When an animal dies, the tissue cells send signals that activate a cascade of biochemical signals to induce destruction. This process is known as apoptosis or “cell death.” Enzymes within the muscle cells and the extracellular matrix kick into full gear and start degrading muscle proteins, making the meat more tender.
Under optimal storage conditions, meat can be aged such that we can take advantage of the benefits of cell death without the meat actually going bad. Beef can be aged by dry or wet methods. In dry aging, the beef is stored in a cold refrigerator unwrapped while in wet aging, the meat is vacuum packed before storage.
When meat is aged properly (some like to say it’s being “ripened” or “conditioned”), its texture, and sometimes flavor, are noticeably improved. During this period, the muscles undergo various biochemical reactions like proteolysis, lipolysis, and oxidation that produce changes in the muscle’s protein and fat content, improving the meat’s flavor, color, and texture.
Bacteria can also be used to “live tenderize” meat. Lactic acid bacteria in fermented dairy like yogurt produce proteases that not only cut the proteins in milk but also in meat, producing new flavors and textures as a result. In some countries, meat is fermented to increase its longevity and change flavor and texture. For example, hákral is prepared in Iceland by fermenting shark for several months. Sausages like Iberian chorizo and nem chua from Vietnamese cuisine are also examples of spiced fermented meats.
Using biotechnology, protein enzymes can be produced on an industrial scale from bacteria like Bacillus subtilis and fungi like Aspergillus niger. It’s been reported that these commercially produced bacterial and fungal enzymes work on the proteins of the muscle fiber. In contrast, plant, microbial, and animal enzymes work more broadly by cutting both muscle and connective tissue proteins. The latter enzymes produce more tender meat by comparison.

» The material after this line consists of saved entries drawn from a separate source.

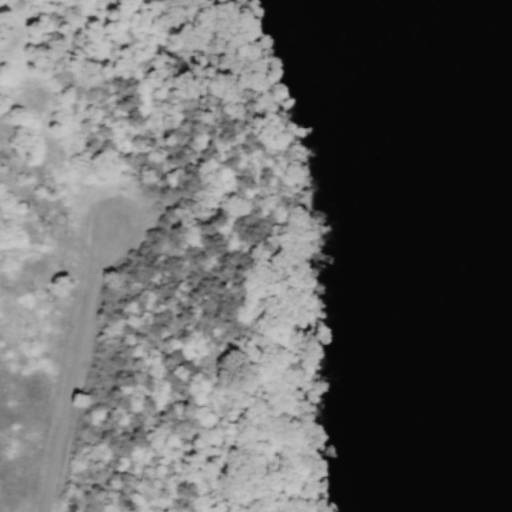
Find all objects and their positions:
road: (143, 46)
park: (255, 255)
road: (72, 366)
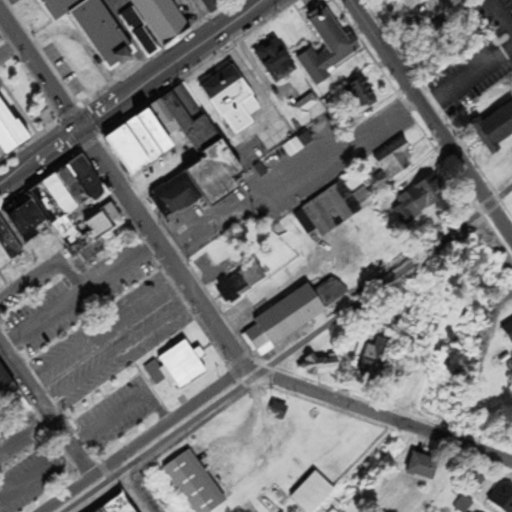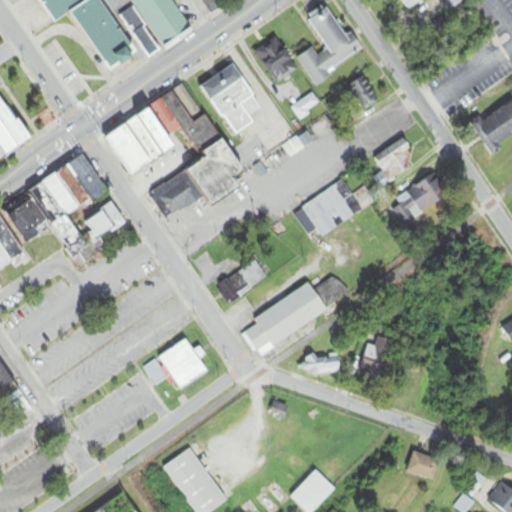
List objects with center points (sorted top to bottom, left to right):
road: (261, 0)
building: (412, 3)
building: (214, 5)
road: (500, 17)
building: (159, 21)
building: (95, 30)
road: (353, 32)
building: (328, 48)
building: (276, 61)
road: (170, 65)
road: (39, 71)
road: (466, 77)
road: (250, 81)
building: (361, 96)
building: (231, 98)
road: (146, 101)
building: (305, 107)
road: (386, 118)
road: (428, 120)
building: (496, 128)
traffic signals: (79, 130)
building: (10, 132)
building: (299, 144)
building: (176, 145)
road: (39, 157)
building: (394, 164)
building: (174, 197)
building: (419, 199)
road: (246, 203)
building: (329, 209)
building: (67, 211)
building: (11, 258)
road: (43, 267)
building: (241, 283)
building: (333, 290)
road: (79, 295)
building: (286, 319)
road: (104, 329)
building: (508, 330)
road: (118, 351)
road: (290, 352)
building: (377, 359)
building: (322, 366)
building: (177, 367)
road: (241, 367)
building: (9, 397)
road: (45, 411)
building: (279, 411)
road: (22, 425)
road: (142, 441)
building: (424, 467)
road: (36, 473)
building: (196, 483)
building: (475, 485)
building: (313, 493)
building: (502, 498)
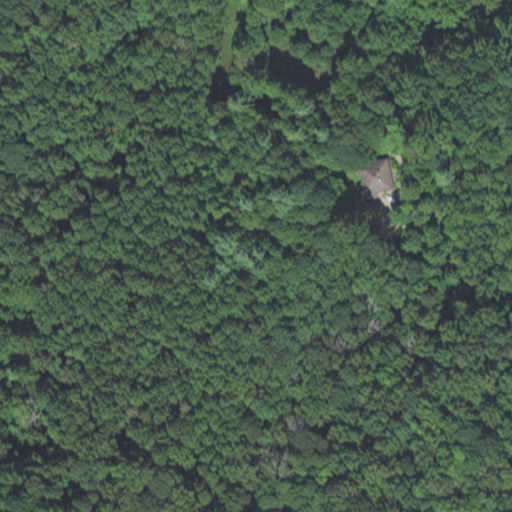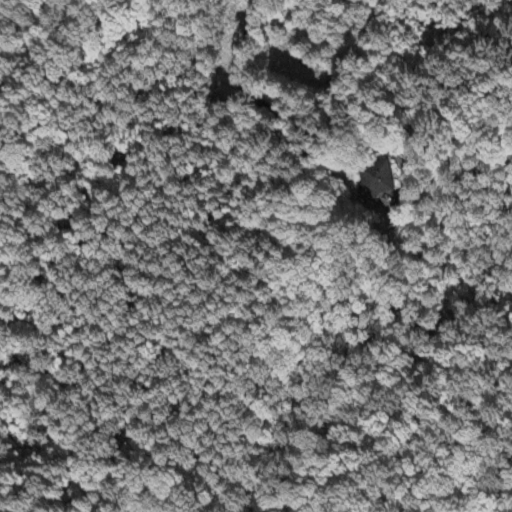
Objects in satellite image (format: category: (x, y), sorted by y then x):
road: (287, 124)
building: (377, 179)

It’s worth noting, though, that both chemical and biological methods of meat tenderizing primarily act on the surface of the meat and don’t always penetrate all the way through to the interior. This can be alleviated by using a combination of physical, chemical, and biological methods to help increase the surface area of the meat, increasing the sites where chemicals and enzymes can come into unimpeded contact with the meat. Tools like meat injectors can also help deliver tenderizers deeper into the muscle for a more even tenderizing effect.
As you can see, there are many ways to turn a tough piece of meat into a tender one. Among the most practical for home cooks are salt, thoughtful knife cuts to shorten muscle fibers and increase surface area, pounding and massaging to break up tough muscle tissue, and the correct application of heat. Additional tenderization methods like enzymes in marinades, other salts like baking soda, and bacteria (via fermentation) have their place, but can also have more drastic effects on the meat that may not always, or even often, be desirable.